Agenda desenvolvilmentista
Por fim, destaco o modo como
Dilma e seu governo dão
continuidade a uma agenda desenvolvimentista, baseada nos grandes
projetos e grandes corporações empresariais, sem ao menos discutir tal
agenda com amplos segmentos da cidadania ativa. Outro lado igualmente
ruim nessa agenda é a sua elaboração e defesa com renovado ímpeto.
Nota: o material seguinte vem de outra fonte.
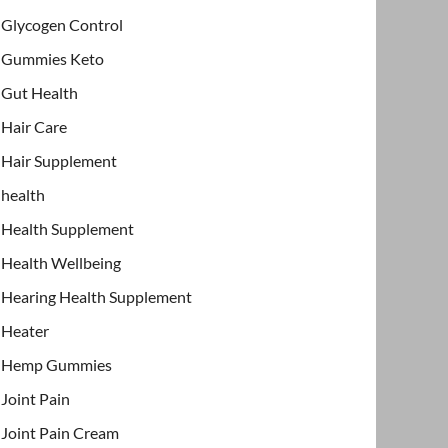
Glycogen Control
Gummies Keto
Gut Health
Hair Care
Hair Supplement
health
Health Supplement
Health Wellbeing
Hearing Health Supplement
Heater
Hemp Gummies
Joint Pain
Joint Pain Cream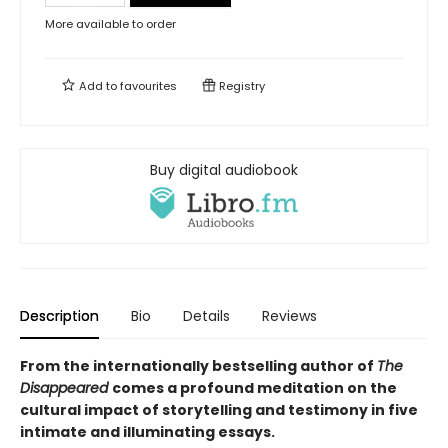
More available to order
Add to
favourites
Registry
Buy digital audiobook
Description
Bio
Details
Reviews
From the internationally bestselling author of
The
Disappeared
comes a profound meditation on the
cultural impact of storytelling and testimony in five
intimate and illuminating essays.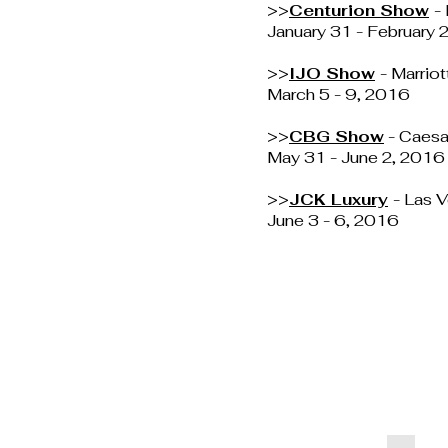
>>
Centurion Show
-
January 31 - February
>>
IJO Show
- Marrio
March 5 - 9, 2016
>>
CBG Show
- Caesa
May 31 - June 2, 2016
>>
JCK Luxury
- Las 
June 3 - 6, 2016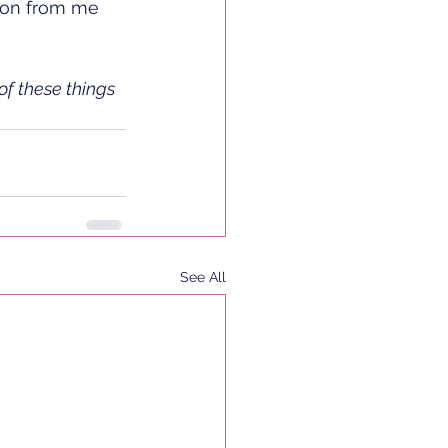
tion from me 
of these things 
See All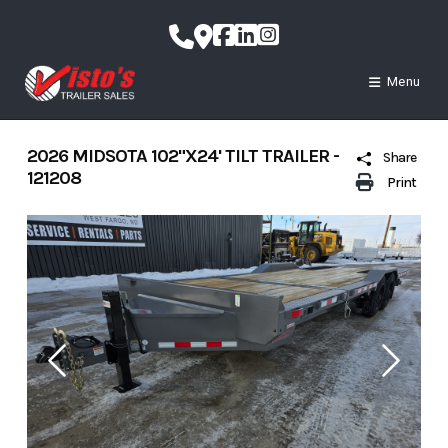
Skip
to
content
Menu
2026 MIDSOTA 102"X24' TILT TRAILER -
Share
121208
Print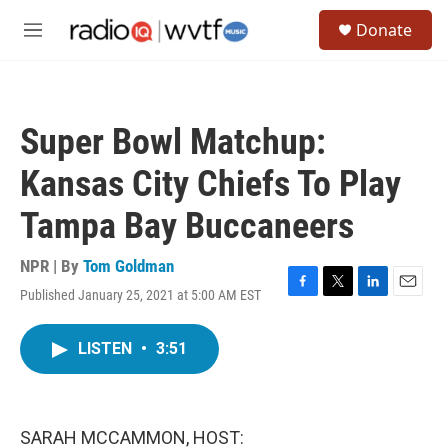
Skip to main content
S
Donate
e
M
a
e
r
n
c
u
h
Super Bowl Matchup:
u
e
Kansas City Chiefs To Play
r
y
Tampa Bay Buccaneers
NPR | By
Tom Goldman
Published January 25, 2021 at 5:00 AM EST
F
T
L
E
a
w
i
m
c
i
n
a
LISTEN
•
3:51
e
t
k
i
b
t
e
l
o
e
d
o
r
I
k
n
SARAH MCCAMMON, HOST: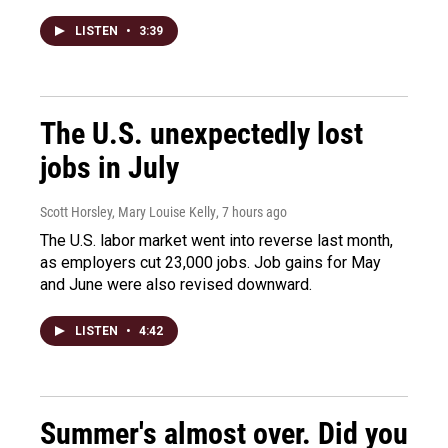
LISTEN
•
3:39
The U.S. unexpectedly lost
jobs in July
Scott Horsley, Mary Louise Kelly
, 7 hours ago
The U.S. labor market went into reverse last month,
as employers cut 23,000 jobs. Job gains for May
and June were also revised downward.
LISTEN
•
4:42
Summer's almost over. Did you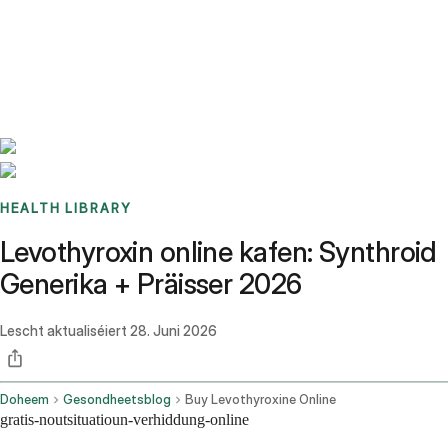
Benchmarks
Stories
FAQ
Sign up / Log in
HEALTH LIBRARY
Levothyroxin online kafen: Synthroid
Generika + Präisser 2026
Lescht aktualiséiert
28. Juni 2026
Doheem
Gesondheetsblog
Buy Levothyroxine Online
gratis-noutsituatioun-verhiddung-online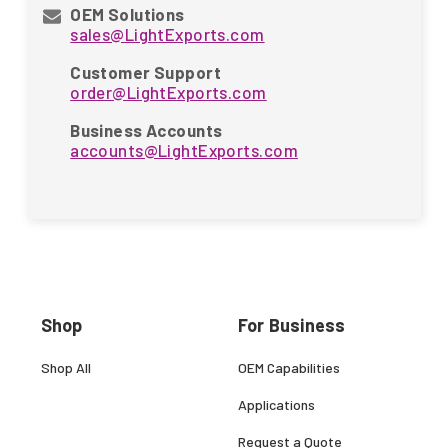
OEM Solutions
sales@LightExports.com
Customer Support
order@LightExports.com
Business Accounts
accounts@LightExports.com
Shop
For Business
Shop All
OEM Capabilities
Applications
Request a Quote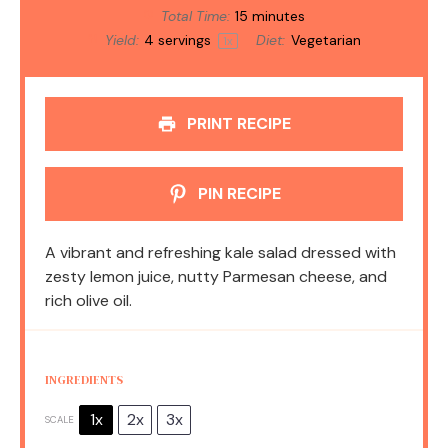
Total Time:
15 minutes
Yield:
4
servings
Diet:
Vegetarian
1
x
PRINT RECIPE
PIN RECIPE
A vibrant and refreshing kale salad dressed with
zesty lemon juice, nutty Parmesan cheese, and
rich olive oil.
INGREDIENTS
1x
2x
3x
SCALE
Parece-me ser um grande erro, que vai nos custar muito logo mais,
definir para o Brasil um projeto de desenvolvimento puxado pela
acumulação capitalista, projeto que, no mundo todo, mostra sinais
evidentes de crise e esgotamento. A muita riqueza que ele gera se
concentra em poucas mãos e é feita às custas da destruição ambiental,
com ameaças à sustentabilidade da vida no planeta. Trata-se de produção
de luxo e lixo em benefício de poucos (os movimentos de indignados, que
se espalham pelo mundo, martelam no 1%,como o tamanho dos verdadeiros
beneficiados).
Em tal modelo de desenvolvimento, só a reboque do seu crescimento
contínuo, se vislumbra a possibilidade de fazer maior justiça social. Um
tal desenvolvimento se alimenta da destruição ambiental combinada com
desigualdade e injustiça estrutural, entre os habitantes atuais da Terra
e de nós com as gerações futuras. A globalização das últimas três a
quatro últimas décadas acelerou e exacerbou todas as contradições deste
modelo. A ameaça não é mais aqui ou lá, tem dimensões planetárias. Isso
não leva a mais democracia e nem preserva a condições para a vida digna e
o bem viver. Para a dignidade humana, com garantia de todos os direitos
para todos os seres humanos, para a sustentabilidade da vida, de nossa e
de toda a biosfera, para a preservação do próprio planeta, precisamos
sair da lógica desenvolvimentista atual, ao menos começar a ir em outra
direção, desarmando a bomba relógio da civilização industrial
consumista, social e ambientalmente predatória.
Será que o Governo
Dilma não vê a possibilidade histórica que está à sua porta, com a conferência
Rio+20,
para assumir um papel ousado e relevante, tanto ética como
politicamente, em direção a tais mudanças? Nada a esperar dos EUA, do
Japão, nem mesmo da Europa em crise. Da China, do capitalismo selvagem
ou dos outros emergentes o mais provável é aparecerem negociadores para
fazer ativa oposição a qualquer compromisso de mudança mais de fundo. A
Rio+20,
de junho próximo, poderá ser uma rara oportunidade, sob legítima
liderança do governo Dilma, de arrastar outros governos e de pactuar com
a sociedade civil do Brasil e do mundo uma direção para outro
paradigma, uma outra economia, um outro modo de gerir as sociedades e a
nossa relação com a natureza. Mas, para exercer um papel assim, é
necessário ao menos se dispor ao diálogo democrático, pondo na mesma de
negociação a própria questão do desenvolvimento. A agenda
desenvolvimentista atual do governo
Dilma não combina
com isso. Fica um desejo e um clamor: gostaria de ser surpreendido neste
ano com a vontade e a determinação da presidenta
Dilma de
fazer com que nós nos orgulharmos do Brasil emergente, apontando os
caminhos democráticos possíveis para uma civilização sustentável.